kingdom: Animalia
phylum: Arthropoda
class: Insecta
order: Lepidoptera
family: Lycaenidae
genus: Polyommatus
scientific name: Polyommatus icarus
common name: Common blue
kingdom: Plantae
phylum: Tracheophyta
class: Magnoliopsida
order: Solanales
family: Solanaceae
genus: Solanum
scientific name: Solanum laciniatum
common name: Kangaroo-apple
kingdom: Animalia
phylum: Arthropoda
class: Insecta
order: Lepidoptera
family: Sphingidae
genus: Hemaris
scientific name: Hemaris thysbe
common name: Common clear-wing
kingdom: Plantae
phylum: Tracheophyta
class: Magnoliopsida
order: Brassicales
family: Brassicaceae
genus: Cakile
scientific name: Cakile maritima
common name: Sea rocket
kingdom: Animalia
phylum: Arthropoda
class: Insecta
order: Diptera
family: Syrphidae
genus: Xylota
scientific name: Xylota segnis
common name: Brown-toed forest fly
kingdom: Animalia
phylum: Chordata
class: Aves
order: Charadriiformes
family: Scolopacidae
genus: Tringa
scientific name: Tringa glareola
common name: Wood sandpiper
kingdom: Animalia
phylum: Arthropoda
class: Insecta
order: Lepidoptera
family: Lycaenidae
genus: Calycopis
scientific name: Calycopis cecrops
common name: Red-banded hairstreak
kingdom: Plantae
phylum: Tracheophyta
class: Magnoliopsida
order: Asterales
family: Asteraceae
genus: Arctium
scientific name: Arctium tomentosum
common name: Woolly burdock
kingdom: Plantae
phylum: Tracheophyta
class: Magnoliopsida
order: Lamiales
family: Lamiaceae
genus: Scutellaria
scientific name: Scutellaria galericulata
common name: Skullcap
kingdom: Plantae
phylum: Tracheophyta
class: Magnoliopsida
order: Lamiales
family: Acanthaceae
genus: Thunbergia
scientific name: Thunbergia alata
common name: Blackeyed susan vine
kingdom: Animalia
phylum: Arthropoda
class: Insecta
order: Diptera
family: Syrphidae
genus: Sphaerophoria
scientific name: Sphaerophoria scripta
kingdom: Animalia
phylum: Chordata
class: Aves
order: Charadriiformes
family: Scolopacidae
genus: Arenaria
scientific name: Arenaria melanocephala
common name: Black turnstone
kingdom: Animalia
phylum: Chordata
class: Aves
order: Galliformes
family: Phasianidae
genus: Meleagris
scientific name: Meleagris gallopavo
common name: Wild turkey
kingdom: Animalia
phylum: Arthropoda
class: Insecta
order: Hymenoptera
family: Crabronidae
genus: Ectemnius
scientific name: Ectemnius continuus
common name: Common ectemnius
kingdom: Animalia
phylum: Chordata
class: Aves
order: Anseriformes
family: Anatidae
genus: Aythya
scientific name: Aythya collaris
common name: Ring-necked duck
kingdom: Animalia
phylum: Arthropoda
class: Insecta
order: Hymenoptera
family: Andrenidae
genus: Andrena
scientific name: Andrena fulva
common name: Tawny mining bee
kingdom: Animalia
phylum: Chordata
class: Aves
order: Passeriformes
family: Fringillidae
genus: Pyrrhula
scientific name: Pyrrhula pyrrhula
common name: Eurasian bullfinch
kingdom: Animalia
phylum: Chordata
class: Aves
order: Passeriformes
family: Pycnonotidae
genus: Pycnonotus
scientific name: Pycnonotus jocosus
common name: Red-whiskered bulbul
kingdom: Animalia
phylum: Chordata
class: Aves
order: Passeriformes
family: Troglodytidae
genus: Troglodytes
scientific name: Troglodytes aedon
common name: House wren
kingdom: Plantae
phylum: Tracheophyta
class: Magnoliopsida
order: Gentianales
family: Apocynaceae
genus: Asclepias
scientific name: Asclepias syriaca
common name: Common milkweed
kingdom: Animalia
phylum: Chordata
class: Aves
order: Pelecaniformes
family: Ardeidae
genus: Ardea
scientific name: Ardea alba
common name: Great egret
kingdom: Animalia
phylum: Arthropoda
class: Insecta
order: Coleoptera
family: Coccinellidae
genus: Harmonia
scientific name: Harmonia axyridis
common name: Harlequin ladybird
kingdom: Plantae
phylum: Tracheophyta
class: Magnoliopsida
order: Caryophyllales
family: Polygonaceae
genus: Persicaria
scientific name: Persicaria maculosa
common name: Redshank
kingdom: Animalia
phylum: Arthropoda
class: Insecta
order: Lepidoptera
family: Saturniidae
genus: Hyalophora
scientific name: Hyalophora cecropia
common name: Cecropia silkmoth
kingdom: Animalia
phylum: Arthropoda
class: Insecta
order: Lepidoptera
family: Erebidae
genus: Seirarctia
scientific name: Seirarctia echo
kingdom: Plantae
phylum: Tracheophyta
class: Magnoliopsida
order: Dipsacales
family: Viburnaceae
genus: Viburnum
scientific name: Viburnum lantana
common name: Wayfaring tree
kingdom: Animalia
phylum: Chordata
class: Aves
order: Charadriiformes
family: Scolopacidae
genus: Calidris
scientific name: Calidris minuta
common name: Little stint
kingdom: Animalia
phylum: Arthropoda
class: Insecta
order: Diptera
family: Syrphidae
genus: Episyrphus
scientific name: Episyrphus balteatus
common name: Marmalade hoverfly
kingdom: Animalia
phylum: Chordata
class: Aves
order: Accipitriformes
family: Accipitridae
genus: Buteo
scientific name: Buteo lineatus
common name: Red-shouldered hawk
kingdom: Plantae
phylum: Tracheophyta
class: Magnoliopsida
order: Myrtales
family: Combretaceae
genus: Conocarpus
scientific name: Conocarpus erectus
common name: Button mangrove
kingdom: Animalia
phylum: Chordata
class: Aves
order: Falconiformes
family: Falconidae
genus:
═══
- [EXERCISE GOAL]
Can you copy every line of the listing above word for word, leaving nothing out and changing nothing?

- [WRITTEN REPLY]
kingdom: Animalia
phylum: Arthropoda
class: Insecta
order: Lepidoptera
family: Lycaenidae
genus: Polyommatus
scientific name: Polyommatus icarus
common name: Common blue
kingdom: Plantae
phylum: Tracheophyta
class: Magnoliopsida
order: Solanales
family: Solanaceae
genus: Solanum
scientific name: Solanum laciniatum
common name: Kangaroo-apple
kingdom: Animalia
phylum: Arthropoda
class: Insecta
order: Lepidoptera
family: Sphingidae
genus: Hemaris
scientific name: Hemaris thysbe
common name: Common clear-wing
kingdom: Plantae
phylum: Tracheophyta
class: Magnoliopsida
order: Brassicales
family: Brassicaceae
genus: Cakile
scientific name: Cakile maritima
common name: Sea rocket
kingdom: Animalia
phylum: Arthropoda
class: Insecta
order: Diptera
family: Syrphidae
genus: Xylota
scientific name: Xylota segnis
common name: Brown-toed forest fly
kingdom: Animalia
phylum: Chordata
class: Aves
order: Charadriiformes
family: Scolopacidae
genus: Tringa
scientific name: Tringa glareola
common name: Wood sandpiper
kingdom: Animalia
phylum: Arthropoda
class: Insecta
order: Lepidoptera
family: Lycaenidae
genus: Calycopis
scientific name: Calycopis cecrops
common name: Red-banded hairstreak
kingdom: Plantae
phylum: Tracheophyta
class: Magnoliopsida
order: Asterales
family: Asteraceae
genus: Arctium
scientific name: Arctium tomentosum
common name: Woolly burdock
kingdom: Plantae
phylum: Tracheophyta
class: Magnoliopsida
order: Lamiales
family: Lamiaceae
genus: Scutellaria
scientific name: Scutellaria galericulata
common name: Skullcap
kingdom: Plantae
phylum: Tracheophyta
class: Magnoliopsida
order: Lamiales
family: Acanthaceae
genus: Thunbergia
scientific name: Thunbergia alata
common name: Blackeyed susan vine
kingdom: Animalia
phylum: Arthropoda
class: Insecta
order: Diptera
family: Syrphidae
genus: Sphaerophoria
scientific name: Sphaerophoria scripta
kingdom: Animalia
phylum: Chordata
class: Aves
order: Charadriiformes
family: Scolopacidae
genus: Arenaria
scientific name: Arenaria melanocephala
common name: Black turnstone
kingdom: Animalia
phylum: Chordata
class: Aves
order: Galliformes
family: Phasianidae
genus: Meleagris
scientific name: Meleagris gallopavo
common name: Wild turkey
kingdom: Animalia
phylum: Arthropoda
class: Insecta
order: Hymenoptera
family: Crabronidae
genus: Ectemnius
scientific name: Ectemnius continuus
common name: Common ectemnius
kingdom: Animalia
phylum: Chordata
class: Aves
order: Anseriformes
family: Anatidae
genus: Aythya
scientific name: Aythya collaris
common name: Ring-necked duck
kingdom: Animalia
phylum: Arthropoda
class: Insecta
order: Hymenoptera
family: Andrenidae
genus: Andrena
scientific name: Andrena fulva
common name: Tawny mining bee
kingdom: Animalia
phylum: Chordata
class: Aves
order: Passeriformes
family: Fringillidae
genus: Pyrrhula
scientific name: Pyrrhula pyrrhula
common name: Eurasian bullfinch
kingdom: Animalia
phylum: Chordata
class: Aves
order: Passeriformes
family: Pycnonotidae
genus: Pycnonotus
scientific name: Pycnonotus jocosus
common name: Red-whiskered bulbul
kingdom: Animalia
phylum: Chordata
class: Aves
order: Passeriformes
family: Troglodytidae
genus: Troglodytes
scientific name: Troglodytes aedon
common name: House wren
kingdom: Plantae
phylum: Tracheophyta
class: Magnoliopsida
order: Gentianales
family: Apocynaceae
genus: Asclepias
scientific name: Asclepias syriaca
common name: Common milkweed
kingdom: Animalia
phylum: Chordata
class: Aves
order: Pelecaniformes
family: Ardeidae
genus: Ardea
scientific name: Ardea alba
common name: Great egret
kingdom: Animalia
phylum: Arthropoda
class: Insecta
order: Coleoptera
family: Coccinellidae
genus: Harmonia
scientific name: Harmonia axyridis
common name: Harlequin ladybird
kingdom: Plantae
phylum: Tracheophyta
class: Magnoliopsida
order: Caryophyllales
family: Polygonaceae
genus: Persicaria
scientific name: Persicaria maculosa
common name: Redshank
kingdom: Animalia
phylum: Arthropoda
class: Insecta
order: Lepidoptera
family: Saturniidae
genus: Hyalophora
scientific name: Hyalophora cecropia
common name: Cecropia silkmoth
kingdom: Animalia
phylum: Arthropoda
class: Insecta
order: Lepidoptera
family: Erebidae
genus: Seirarctia
scientific name: Seirarctia echo
kingdom: Plantae
phylum: Tracheophyta
class: Magnoliopsida
order: Dipsacales
family: Viburnaceae
genus: Viburnum
scientific name: Viburnum lantana
common name: Wayfaring tree
kingdom: Animalia
phylum: Chordata
class: Aves
order: Charadriiformes
family: Scolopacidae
genus: Calidris
scientific name: Calidris minuta
common name: Little stint
kingdom: Animalia
phylum: Arthropoda
class: Insecta
order: Diptera
family: Syrphidae
genus: Episyrphus
scientific name: Episyrphus balteatus
common name: Marmalade hoverfly
kingdom: Animalia
phylum: Chordata
class: Aves
order: Accipitriformes
family: Accipitridae
genus: Buteo
scientific name: Buteo lineatus
common name: Red-shouldered hawk
kingdom: Plantae
phylum: Tracheophyta
class: Magnoliopsida
order: Myrtales
family: Combretaceae
genus: Conocarpus
scientific name: Conocarpus erectus
common name: Button mangrove
kingdom: Animalia
phylum: Chordata
class: Aves
order: Falconiformes
family: Falconidae
genus:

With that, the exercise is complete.